My brain injury was causing my fertility problems, I had found my answer.  Could my gynecologist and fertility doctor have figured this out?  Yes, they probably should have noticed the low progesterone level, but the reality of it is, they have hundreds of other patients to care for and this kind of information can be easily be missed.

The lesson I learned from this experience is the importance of knowing your own body and related health issues.  My gynecologist knew I had sustained a TBI because she had also been my doctor prior to my injury, but I never really went into much detail about it with her because I didn't think it was that important for my gynecologist to know.  I had absolutely no idea that the brain injury I had sustained 4 years prior would play a role in my fertility.  Even when I did consider that my injuries could possibly be the cause of the problem, I only focused on my pelvic area.  I had broken my hip and had surgery to repair it, and wondered if somehow that damaged part of my pelvis or uterus.

With the knowledge I learned I asked to be given progesterone after I had my third IUI and not only was I able to get pregnant and maintain the pregnancy but I got double the end result by having twins.

Become your own advocate if you want to get your end result with your medical care.  People may argue that is what doctors are for though.  They've gone through all the years of schooling and training.  They are the ones who are supposed to understand all the science, that is what they are paid for.  But, you are the owner of your body and its health. You ultimately make the decisions on what kind of treatment you get, so why not make an educated decision.

In today's world, it is not hard to find, out information about anything.  Articles, research, reports, videos, information, etc. it is all online at your finger tips.  Unless you have no way of accessing the Internet, there is no reason why you can't learn.  The excuse, I don't understand medicine or science is not a good enough reason not to educate yourself.  I have always found some kind of layman's explanation about the medical conditions I have and the associated health care treatments online.  I can then take that information and discuss it with my physicians to make what I believe is the best decision.  It's called due diligence and when faced with making any kind of major life decision, we all do our due diligence first so why don't we do it for all of our health care decisions?

───

* **Your tasks**
- a) In the account of a brain injury and fertility problems, what did the writer have after being given progesterone following the third IUI?
- b) Can you continue the account of a brain injury and fertility problems from its last sentence?

───

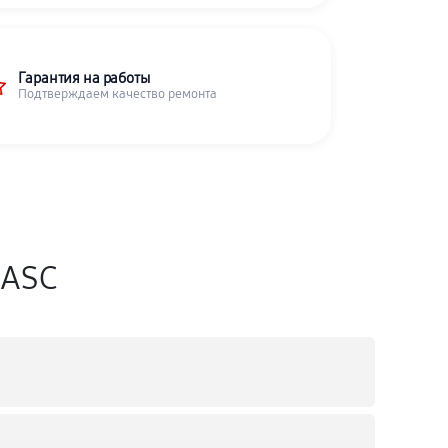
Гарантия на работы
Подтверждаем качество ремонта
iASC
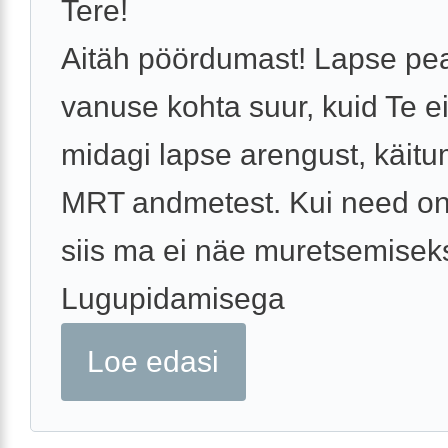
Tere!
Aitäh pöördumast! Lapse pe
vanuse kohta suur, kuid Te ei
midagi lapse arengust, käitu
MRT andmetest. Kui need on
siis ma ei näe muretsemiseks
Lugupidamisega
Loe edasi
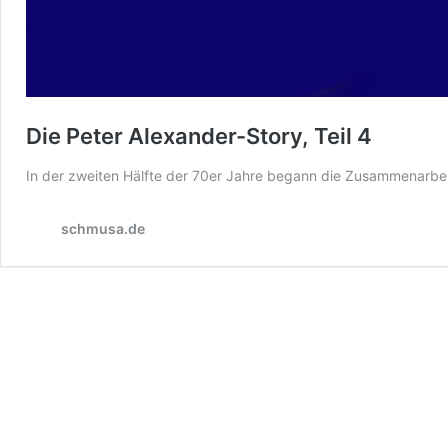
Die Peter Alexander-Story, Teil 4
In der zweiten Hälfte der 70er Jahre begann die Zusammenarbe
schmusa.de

───

* **Your written answers**
- a) Twins.

- b)
It is OK to question your physician's advice and if they are the type of doctor that doesn't like their patients to be educated then maybe its time for a new doctor.

Our health care system is run by big pharmaceutical companies who are getting rich off you being sick.  The more drugs you need the richer they become.  I'm not saying medication is bad.  I take 3 types of medication per day, some of them twice a day for my anxiety, depression and sleep apnea syndrome, but I know exactly how that medication is helping me.  I know what chemicals they produce and what exactly those chemicals are doing to my body.  I was the one who went into my neurologist's office and told her what drug I wanted to take for my sleep issue.

For all our veterans who have to deal with the incompetence at the VA go to your appointments prepared.  You wouldn't go into battle unarmed, so don't go into the VA unarmed.  Do your due diligence and go in armed with all of the information you can possibly get.  Tell the doctors exactly the end result you want and how you want to get it.  It doesn't mean you will get everything you ask for but it is harder for health care providers to keep you in the dark when you have that information.

If you have PTSD understand why you have it, not just what caused it.  The blog post I did prior to this one talks about what PTSD is and there are so many articles online that talk about why that anxiety disorder occurs.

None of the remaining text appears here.